Efficiency of chemotherapy is often limited by low therapeutic index of the drug as well as emergence of inherent and acquired drug resistance in cancer cells. As a common strategy to overcome drug resistance, higher doses of chemo-agents are administered. However, adverse side effects are usually increased as a consequence. A potentially effective approach is to combine chemotherapy with other therapeutic strategies such as small interfering RNAs (siRNAs) that allow the use of lower yet efficient doses of the anticancer drugs. We previously developed epidermal growth factor receptor (EGFR)-targeted chitosan (CS) nanoparticles as a versatile delivery system for silencing the essential mitotic checkpoint gene Mad2, and induce cell death. Here, we tested this system as a single therapy and in combination with cisplatin in cisplatin sensitive and resistant lung cancer models, and characterized its in vivo efficacy and safety. Combination treatment resulted in significant improvement in tumor inhibition that was strikingly more effective in cisplatin-resistant tumors. Importantly, effective cisplatin dosage was dramatically reduced in the co-therapy regimen resulting in negligible toxic effects from the drug as confirmed by parameters such as body weight gain, biochemical markers of hepatic and renal function, and histopathology of liver/kidney/spleen tissues. Overall, we demonstrate that the combination of Mad2 siRNA-loaded CS nanoparticles strategy with chemotherapeutic agents such as cisplatin constitutes an efficient and safe approach for the treatment of drug resistant tumors.

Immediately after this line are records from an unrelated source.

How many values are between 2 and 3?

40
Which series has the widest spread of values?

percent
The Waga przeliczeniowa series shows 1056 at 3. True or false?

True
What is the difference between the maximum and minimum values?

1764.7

Lung cancer remains one of the leading killers in the United States and around the world. Platinum agents, including cisplatin, are the first line treatment in lung cancer, including non-small cell lung cancer (NSCLC), which is the predominant form of lung cancer. In this study, we have evaluated Mad2 cell-cycle checkpoint gene silencing using small interfering RNA (siRNA) delivered systemically using epidermal growth factor receptor-targeted chitosan nanoparticles in drug sensitive and resistant models of NSCLC. Our results show that Mad2 gene silencing using targeted chitosan nanoparticles has tremendous potential in overcoming platinum resistance in NSCLC.

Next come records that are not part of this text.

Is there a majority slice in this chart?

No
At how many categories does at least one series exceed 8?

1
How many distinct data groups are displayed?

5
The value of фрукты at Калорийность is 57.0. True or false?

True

化疗的效率常常受到药物治疗指数低以及癌细胞中固有和获得性耐药性出现的限制。作为克服耐药性的常见策略,会给予更高剂量的化疗药物。然而,结果通常是副作用增加。一种潜在有效的方法是将化疗与其他治疗策略相结合,如小干扰RNA(siRNA),这使得可以使用更低但有效的抗癌药物剂量。我们之前开发了表皮生长因子受体(EGFR)靶向的壳聚糖(CS)纳米颗粒,作为一种通用的递送系统,用于沉默关键的有丝分裂检查点基因Mad2,并诱导细胞死亡。在此,我们在顺铂敏感和耐药肺癌模型中测试了该系统作为单一疗法以及与顺铂联合使用的效果,并对其体内疗效和安全性进行了表征。联合治疗导致肿瘤抑制有显著改善,在顺铂耐药肿瘤中效果尤为显著。重要的是,在联合治疗方案中,有效顺铂剂量大幅降低,从体重增加、肝肾功能生化标志物以及肝/肾/脾组织的组织病理学等参数证实,药物的毒性作用可忽略不计。总体而言,我们证明了负载Mad2 siRNA的CS纳米颗粒策略与顺铂等化疗药物联合使用,是一种治疗耐药肿瘤的高效且安全方法。
肺癌在美国和全球仍然是主要杀手之一。包括顺铂在内的铂类药物是肺癌(包括非小细胞肺癌(NSCLC),肺癌的主要形式)的一线治疗药物。在本研究中,我们评估了在NSCLC的药物敏感和耐药模型中,使用表皮生长因子受体靶向的壳聚糖纳米颗粒全身递送小干扰RNA(siRNA)对Mad2细胞周期检查点基因的沉默作用。我们的结果表明,使用靶向壳聚糖纳米颗粒沉默Mad2基因在克服NSCLC铂耐药性方面具有巨大潜力。